I agree in general with David's comments, without knowing much about the
specifics of the situation, but I wanted to post a cautionary opinion
about online petitions. I just about never sign them. First of all, they
usually have no effect. Second, when they do, their effect is often a
bad one. More importantly, mostly they refer to very complicated
situations about which the signers know little. In the larger world, We
certainly know that major institutions have fired people for unjust,
idiotic or even evil reasons, but I also know of people who have been
fired, or have had their lives ruined, through online petitions or
shaming for offenses that perhaps did not deserved that. (A recent
example, http://www.cbc.ca/radio/ideas/shame-on-you-tube-1.3086407 )

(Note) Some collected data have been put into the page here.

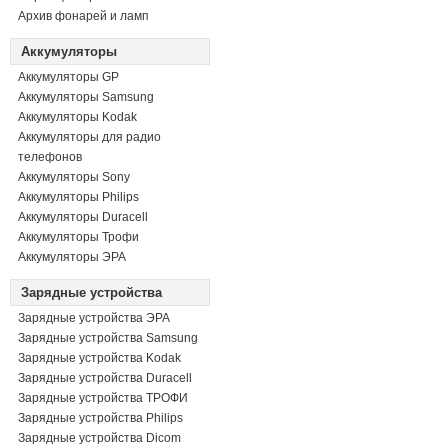
Архив фонарей и ламп
Аккумуляторы
Аккумуляторы GP
Аккумуляторы Samsung
Аккумуляторы Kodak
Аккумуляторы для радио
телефонов
Аккумуляторы Sony
Аккумуляторы Philips
Аккумуляторы Duracell
Аккумуляторы Трофи
Аккумуляторы ЭРА
Зарядные устройства
Зарядные устройства ЭРА
Зарядные устройства Samsung
Зарядные устройства Kodak
Зарядные устройства Duracell
Зарядные устройства ТРОФИ
Зарядные устройства Philips
Зарядные устройства Dicom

It's a big enough challenge to act well in one's own life, and to treat
well the people with whom one comes in immediate contact, and Lord knows
i have not always succeeded in doing that. It is all too easy to sign
something in outrage over some situation or other. The issues about
which I feel I know enough to have an opinion -- we should use less
fossil fuels, for example -- are not going to be affected by online
petitions anyway.
Do we initiate and sign online petitions to make ourselves feel better,
or to actually make things better? As one-liner pieces of wisdom go, I
am a great admirer of Gandhi's "Be the change you want to see ion the
world."
At the very least, it seems to me that someone who cares about this
curator should try to do the work a good journalist would do and get to
the bottom of the situation. An authoritative analysis that could show
the firing was really wrong might actually help.